Yes - I use an aquarium heater 14'' long and 300 watts 
It works really nice in order to get the temps up until the yeast starts generating temps on their own. I got mine at a garage sale - could not beat the price !! 
I paid 2 dollars for it !!


----------



## DoctorCAD (Dec 31, 2013)

Can't see any reason why it wouldn't work.

No bubbler, one stir a day is all the oxygen the yeast needs.


----------



## mmadmikes1 (Dec 31, 2013)

Been using one for years. I use a submersible one and it sets on bottom of fermenter. The thermal cline allows the heat to rise and cooler to sink. Keeps the temp even all the way though


----------



## djrockinsteve (Dec 31, 2013)

Even getting it off of the floor will help. Place it on some 2 x 4's or some corrugated board. Place on a sturdy table helps as well. Wrap a blanket around it as yeast will generate heat. Keeping their warmth can be good. 

As mentioned above no bubbler but gently warming to 65-70 degrees is good.


----------



## mikewatkins727 (Dec 31, 2013)

I put a 'slow' fermenter into a 5 gallon bucket, filled with water up to the base of the narrow neck of a 1 gal jug of wine and put an aquarium heater stuck to the inside of the bucket below the water line. Water temp is 70° to 75°.


----------



## Pumpkinman (Jan 1, 2014)

> You don't mention what kind of wine it is. If it's white and you're using ec1118 or 1116 you'll be fine without additional heat. I know others will disagree but I just started two batches of wine that were 49° when I started them. YES it can be done. It might take two or three days before they take off but they will and they'll produce their own heat.


Dan, I'm with you 100% on this. I've seen so many posts where people are recommending that you until the must has reached 70° -75° before pitching their yeast, most natural/wild yeast will start to ferment easily in the low 60°, of course it depends on what type of wine it is and color stability, but that is for another thread.
I've used a large seedling heating mat used for gardening , wrapped around my fermenter for fruit wines such as DB and Melomels, with much success.


----------



## mmadmikes1 (Jan 1, 2014)

Pumpkinman said:


> Dan, I'm with you 100% on this. I've seen so many posts where people are recommending that you until the must has reached 70° -75° before pitching their yeast, most natural/wild yeast will start to ferment easily in the low 60°, of course it depends on what type of wine it is and color stability, but that is for another thread.
> I've used a large seedling heating mat used for gardening , wrapped around my fermenter for fruit wines such as DB and Melomels, with much success.

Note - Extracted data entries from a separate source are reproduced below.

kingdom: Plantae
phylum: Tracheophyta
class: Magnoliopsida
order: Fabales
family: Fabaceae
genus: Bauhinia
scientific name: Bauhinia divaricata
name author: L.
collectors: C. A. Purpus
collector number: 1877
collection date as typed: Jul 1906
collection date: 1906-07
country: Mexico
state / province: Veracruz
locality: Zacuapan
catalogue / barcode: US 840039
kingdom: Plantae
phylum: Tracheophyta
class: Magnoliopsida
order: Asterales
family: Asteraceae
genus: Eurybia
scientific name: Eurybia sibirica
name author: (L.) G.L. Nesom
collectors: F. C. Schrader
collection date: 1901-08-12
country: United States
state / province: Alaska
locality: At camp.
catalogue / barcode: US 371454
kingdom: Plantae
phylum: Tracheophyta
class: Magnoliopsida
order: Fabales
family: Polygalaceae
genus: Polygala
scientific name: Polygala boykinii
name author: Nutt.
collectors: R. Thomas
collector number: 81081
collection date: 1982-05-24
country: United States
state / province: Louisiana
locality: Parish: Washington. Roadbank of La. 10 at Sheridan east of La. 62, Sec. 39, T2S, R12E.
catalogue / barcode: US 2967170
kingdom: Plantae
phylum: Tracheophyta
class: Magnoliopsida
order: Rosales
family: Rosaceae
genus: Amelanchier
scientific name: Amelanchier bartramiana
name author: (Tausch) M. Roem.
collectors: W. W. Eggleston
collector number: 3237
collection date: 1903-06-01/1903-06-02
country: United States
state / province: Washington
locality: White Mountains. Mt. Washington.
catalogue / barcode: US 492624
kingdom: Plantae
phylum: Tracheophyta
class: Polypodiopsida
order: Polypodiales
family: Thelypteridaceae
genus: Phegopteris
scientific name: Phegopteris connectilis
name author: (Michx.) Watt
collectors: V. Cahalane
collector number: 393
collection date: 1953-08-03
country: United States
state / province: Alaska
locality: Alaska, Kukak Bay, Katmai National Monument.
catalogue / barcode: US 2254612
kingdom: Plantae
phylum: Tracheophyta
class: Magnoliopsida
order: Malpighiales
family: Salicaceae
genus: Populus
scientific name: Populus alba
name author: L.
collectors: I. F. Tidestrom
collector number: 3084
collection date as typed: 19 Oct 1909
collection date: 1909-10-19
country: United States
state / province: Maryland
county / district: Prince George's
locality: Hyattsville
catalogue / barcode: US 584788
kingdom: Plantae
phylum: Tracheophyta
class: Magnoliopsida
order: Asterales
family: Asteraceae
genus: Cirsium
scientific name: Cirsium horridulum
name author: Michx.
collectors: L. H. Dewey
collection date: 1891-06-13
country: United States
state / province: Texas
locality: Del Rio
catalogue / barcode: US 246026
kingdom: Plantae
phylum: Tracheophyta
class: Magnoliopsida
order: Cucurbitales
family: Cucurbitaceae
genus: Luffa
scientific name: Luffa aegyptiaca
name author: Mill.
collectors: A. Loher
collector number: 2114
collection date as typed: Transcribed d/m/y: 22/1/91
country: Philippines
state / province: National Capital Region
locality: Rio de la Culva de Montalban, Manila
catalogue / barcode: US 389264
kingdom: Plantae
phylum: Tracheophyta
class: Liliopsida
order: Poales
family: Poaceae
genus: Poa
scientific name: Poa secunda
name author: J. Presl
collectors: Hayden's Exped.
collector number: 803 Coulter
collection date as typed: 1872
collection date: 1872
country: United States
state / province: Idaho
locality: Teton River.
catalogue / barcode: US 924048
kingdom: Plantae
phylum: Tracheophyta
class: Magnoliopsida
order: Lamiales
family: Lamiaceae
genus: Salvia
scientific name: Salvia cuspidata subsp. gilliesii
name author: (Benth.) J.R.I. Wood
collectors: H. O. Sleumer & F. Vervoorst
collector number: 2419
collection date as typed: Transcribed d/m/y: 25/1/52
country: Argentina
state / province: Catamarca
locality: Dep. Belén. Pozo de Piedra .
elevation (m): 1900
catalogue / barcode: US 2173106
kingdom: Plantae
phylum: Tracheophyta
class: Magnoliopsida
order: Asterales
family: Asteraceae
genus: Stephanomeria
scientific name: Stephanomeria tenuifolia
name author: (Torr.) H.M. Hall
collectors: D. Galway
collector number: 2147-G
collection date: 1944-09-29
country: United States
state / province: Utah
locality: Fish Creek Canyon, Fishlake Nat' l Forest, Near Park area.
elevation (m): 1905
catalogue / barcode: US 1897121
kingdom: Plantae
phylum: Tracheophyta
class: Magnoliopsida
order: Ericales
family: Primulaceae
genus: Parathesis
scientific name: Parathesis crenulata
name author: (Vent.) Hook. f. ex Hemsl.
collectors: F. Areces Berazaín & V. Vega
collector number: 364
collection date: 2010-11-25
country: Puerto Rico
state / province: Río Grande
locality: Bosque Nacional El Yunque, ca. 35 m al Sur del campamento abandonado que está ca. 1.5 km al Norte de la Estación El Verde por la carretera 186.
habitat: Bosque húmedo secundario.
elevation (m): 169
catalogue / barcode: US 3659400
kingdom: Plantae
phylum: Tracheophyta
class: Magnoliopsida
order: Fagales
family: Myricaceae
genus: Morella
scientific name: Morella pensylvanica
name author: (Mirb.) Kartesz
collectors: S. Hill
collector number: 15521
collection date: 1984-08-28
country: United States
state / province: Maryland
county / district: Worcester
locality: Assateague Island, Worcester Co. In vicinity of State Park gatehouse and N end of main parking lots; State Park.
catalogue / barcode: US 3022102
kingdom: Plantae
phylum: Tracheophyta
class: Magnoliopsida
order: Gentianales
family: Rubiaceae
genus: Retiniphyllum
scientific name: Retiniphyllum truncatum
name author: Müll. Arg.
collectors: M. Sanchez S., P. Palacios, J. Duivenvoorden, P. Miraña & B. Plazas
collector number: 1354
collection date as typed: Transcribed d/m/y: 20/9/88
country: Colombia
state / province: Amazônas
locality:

Never thought of using my seedling mat for that


----------



## StoneCreek (Jan 1, 2014)

Thanks for all the input. Since I'm that guy who rarely uses a product for its intended use I may just drop it in the primary bucket. Especially since I may have to move it out to the garage. Seems not everyone in my house likes the smell of fermenting berry blend. I sorta like it but my opinion rarely counts.


----------